**About this exercise**: Write the data out again exactly, with no pictures.

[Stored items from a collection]
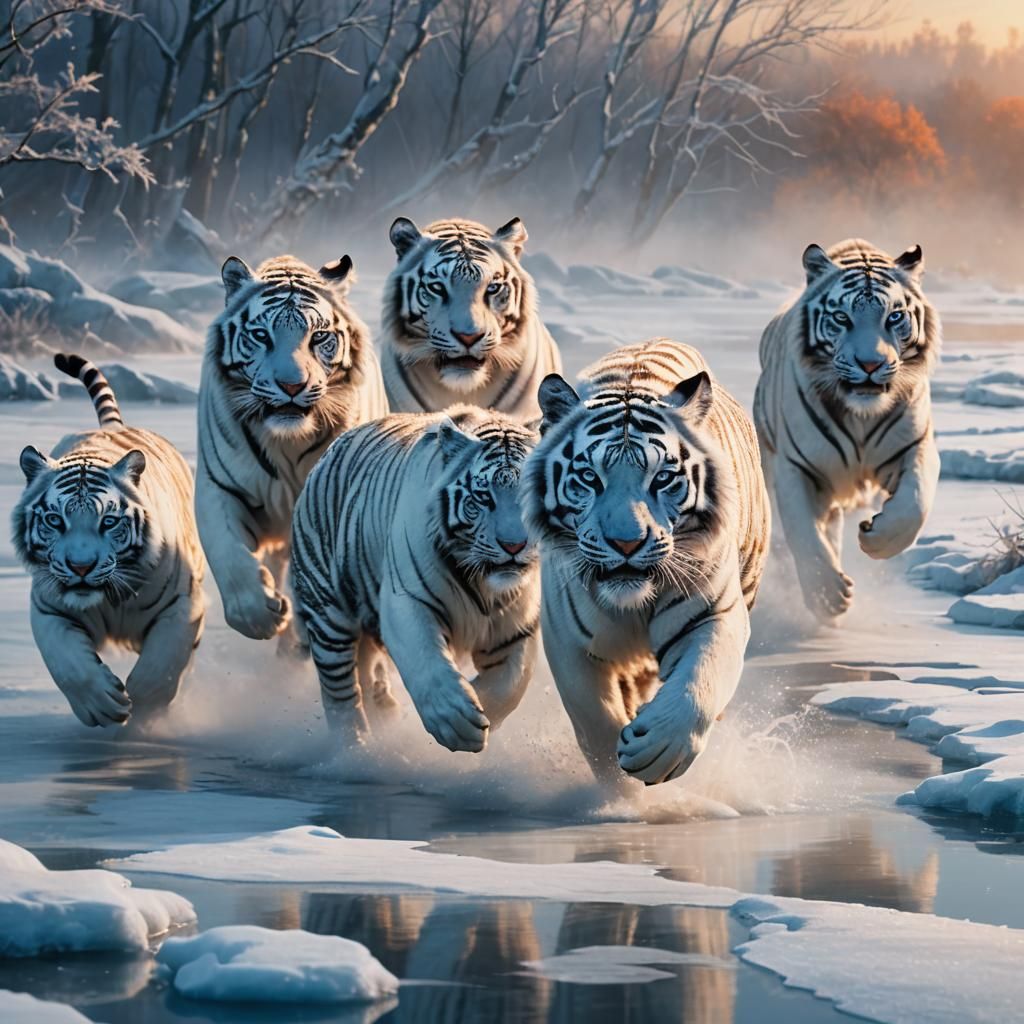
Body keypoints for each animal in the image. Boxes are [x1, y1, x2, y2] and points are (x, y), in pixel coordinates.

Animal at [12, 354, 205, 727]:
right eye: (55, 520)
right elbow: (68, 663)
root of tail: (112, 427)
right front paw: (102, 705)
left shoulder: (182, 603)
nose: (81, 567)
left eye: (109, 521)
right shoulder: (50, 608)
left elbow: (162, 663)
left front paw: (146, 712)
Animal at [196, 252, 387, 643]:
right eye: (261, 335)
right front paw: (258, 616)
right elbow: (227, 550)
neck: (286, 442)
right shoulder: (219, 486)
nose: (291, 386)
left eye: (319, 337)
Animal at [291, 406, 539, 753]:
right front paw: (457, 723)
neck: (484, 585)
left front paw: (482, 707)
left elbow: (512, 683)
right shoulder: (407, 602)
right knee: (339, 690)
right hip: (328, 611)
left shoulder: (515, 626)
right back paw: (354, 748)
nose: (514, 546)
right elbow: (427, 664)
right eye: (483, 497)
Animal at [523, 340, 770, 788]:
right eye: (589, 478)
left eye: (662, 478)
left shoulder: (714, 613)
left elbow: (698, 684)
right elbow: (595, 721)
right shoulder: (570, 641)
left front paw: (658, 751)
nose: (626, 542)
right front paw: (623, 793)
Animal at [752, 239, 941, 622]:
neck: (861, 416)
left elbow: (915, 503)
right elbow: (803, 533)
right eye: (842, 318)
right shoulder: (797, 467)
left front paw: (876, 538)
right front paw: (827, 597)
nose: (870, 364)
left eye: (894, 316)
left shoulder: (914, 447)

**Solution**:
Body keypoints for each animal in the image. Boxes are [x1, y1, x2, y2] and points are (x, y), in pixel coordinates.

Animal at [12, 354, 205, 727]:
right eye: (55, 520)
right elbow: (68, 663)
root of tail: (112, 427)
right front paw: (102, 705)
left shoulder: (182, 603)
nose: (81, 567)
left eye: (109, 521)
right shoulder: (50, 608)
left elbow: (162, 663)
left front paw: (146, 712)
Animal at [196, 252, 387, 643]:
right eye: (261, 335)
right front paw: (258, 616)
right elbow: (227, 550)
neck: (286, 442)
right shoulder: (219, 486)
nose: (291, 386)
left eye: (319, 337)
Animal at [291, 406, 539, 753]:
right front paw: (457, 723)
neck: (484, 585)
left front paw: (482, 707)
left elbow: (512, 683)
right shoulder: (407, 602)
right knee: (339, 690)
right hip: (328, 611)
left shoulder: (515, 626)
right back paw: (354, 748)
nose: (514, 546)
right elbow: (427, 664)
right eye: (483, 497)
Animal at [523, 340, 770, 788]:
right eye: (589, 478)
left eye: (662, 478)
left shoulder: (714, 613)
left elbow: (698, 684)
right elbow: (595, 721)
right shoulder: (570, 641)
left front paw: (658, 751)
nose: (626, 542)
right front paw: (623, 793)
Animal at [752, 239, 941, 622]:
neck: (861, 416)
left elbow: (915, 503)
right elbow: (803, 533)
right eye: (842, 318)
right shoulder: (797, 467)
left front paw: (876, 538)
right front paw: (827, 597)
nose: (870, 364)
left eye: (894, 316)
left shoulder: (914, 447)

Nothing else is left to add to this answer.